Presentation: "Dramatic scalability for data intensive architectures"
Time: Thursday 14:30 - 15:30
Location: Rutherford Room
Increasingly today's data intensive applications have to deal with data from multiple data repositories, and aggregate this in real-time with streaming events (Rich e-commerce portals, electronic trading, web 2.0, grid centric applications like risk analytics, fraud detection, etc). Traditional architectures that use simple clustering and databases for state management and messaging solutions for sharing events are being replaced with a middle tier memory oriented data fabric or grid - a sophisticated caching infrastructure that provides most of the key semantics available in a ACID database along with the ability to continuously analyze flowing events and generate derived events at a predictably high rate.

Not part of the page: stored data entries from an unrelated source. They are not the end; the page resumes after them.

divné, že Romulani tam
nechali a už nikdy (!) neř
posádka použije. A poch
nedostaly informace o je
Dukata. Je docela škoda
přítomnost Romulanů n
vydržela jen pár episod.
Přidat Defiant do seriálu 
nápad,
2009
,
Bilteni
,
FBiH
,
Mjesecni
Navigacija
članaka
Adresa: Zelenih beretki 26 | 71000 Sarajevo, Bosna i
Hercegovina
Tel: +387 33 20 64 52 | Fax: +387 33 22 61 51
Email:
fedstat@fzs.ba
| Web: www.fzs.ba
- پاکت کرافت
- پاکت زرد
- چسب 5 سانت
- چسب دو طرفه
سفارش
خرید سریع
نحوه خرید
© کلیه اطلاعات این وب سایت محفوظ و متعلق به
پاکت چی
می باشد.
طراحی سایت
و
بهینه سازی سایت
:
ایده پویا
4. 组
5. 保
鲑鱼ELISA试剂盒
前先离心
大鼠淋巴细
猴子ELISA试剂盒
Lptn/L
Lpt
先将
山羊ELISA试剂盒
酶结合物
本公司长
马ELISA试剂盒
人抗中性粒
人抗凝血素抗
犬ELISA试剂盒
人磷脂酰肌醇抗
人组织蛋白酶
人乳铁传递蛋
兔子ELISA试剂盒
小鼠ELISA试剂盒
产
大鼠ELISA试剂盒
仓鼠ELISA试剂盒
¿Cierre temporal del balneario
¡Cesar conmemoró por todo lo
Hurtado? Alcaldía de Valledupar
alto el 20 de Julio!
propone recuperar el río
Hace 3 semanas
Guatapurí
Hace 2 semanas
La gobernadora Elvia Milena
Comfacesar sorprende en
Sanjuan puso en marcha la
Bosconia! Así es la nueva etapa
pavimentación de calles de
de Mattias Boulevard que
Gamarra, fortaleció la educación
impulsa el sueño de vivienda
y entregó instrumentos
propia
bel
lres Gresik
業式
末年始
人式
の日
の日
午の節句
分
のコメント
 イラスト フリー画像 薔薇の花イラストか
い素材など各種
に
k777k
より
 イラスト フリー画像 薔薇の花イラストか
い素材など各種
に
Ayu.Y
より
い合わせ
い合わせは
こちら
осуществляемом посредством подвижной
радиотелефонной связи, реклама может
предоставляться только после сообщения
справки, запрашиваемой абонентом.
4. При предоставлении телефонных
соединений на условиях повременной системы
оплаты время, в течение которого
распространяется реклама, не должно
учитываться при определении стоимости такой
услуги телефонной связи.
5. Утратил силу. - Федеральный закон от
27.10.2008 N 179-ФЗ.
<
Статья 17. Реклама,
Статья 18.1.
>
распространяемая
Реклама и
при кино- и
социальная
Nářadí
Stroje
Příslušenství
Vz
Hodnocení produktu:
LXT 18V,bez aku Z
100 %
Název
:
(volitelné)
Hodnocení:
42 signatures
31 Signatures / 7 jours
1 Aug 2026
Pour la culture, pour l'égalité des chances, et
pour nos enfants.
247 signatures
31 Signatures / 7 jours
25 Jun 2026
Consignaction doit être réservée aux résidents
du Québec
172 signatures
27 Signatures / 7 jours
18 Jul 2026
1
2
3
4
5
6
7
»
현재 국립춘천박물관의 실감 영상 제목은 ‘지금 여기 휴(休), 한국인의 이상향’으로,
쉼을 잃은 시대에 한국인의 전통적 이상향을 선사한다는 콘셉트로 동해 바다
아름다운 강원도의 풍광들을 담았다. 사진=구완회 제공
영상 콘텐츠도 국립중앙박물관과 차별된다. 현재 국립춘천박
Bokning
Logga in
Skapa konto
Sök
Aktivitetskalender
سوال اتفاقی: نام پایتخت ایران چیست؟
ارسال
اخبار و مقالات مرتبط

We present a architecture along with concepts that address the following two issues:
- How do you provide instantaneous access to data that is changing rapidly, large in volume, shared by clustered applications that might be spread across a wide area network without incurring high latency due to disk access, high setup cost for high availability and data consistency issues with asynchronous publish-subscribe?
- How do you support thousands of concurrent clients that want to express complex interest on fast moving data and be notified reliably with predictable latency?
The presentation covers topics like data partitioning across a cluster, process-data affinity, dealing with data hotspots by repartitioning on the fly, dealing with computational hotspots by load conditioning and shedding techniques, etc. On event processing front, we talk about the new paradigm of "continuous querying" on partitioned data in memory.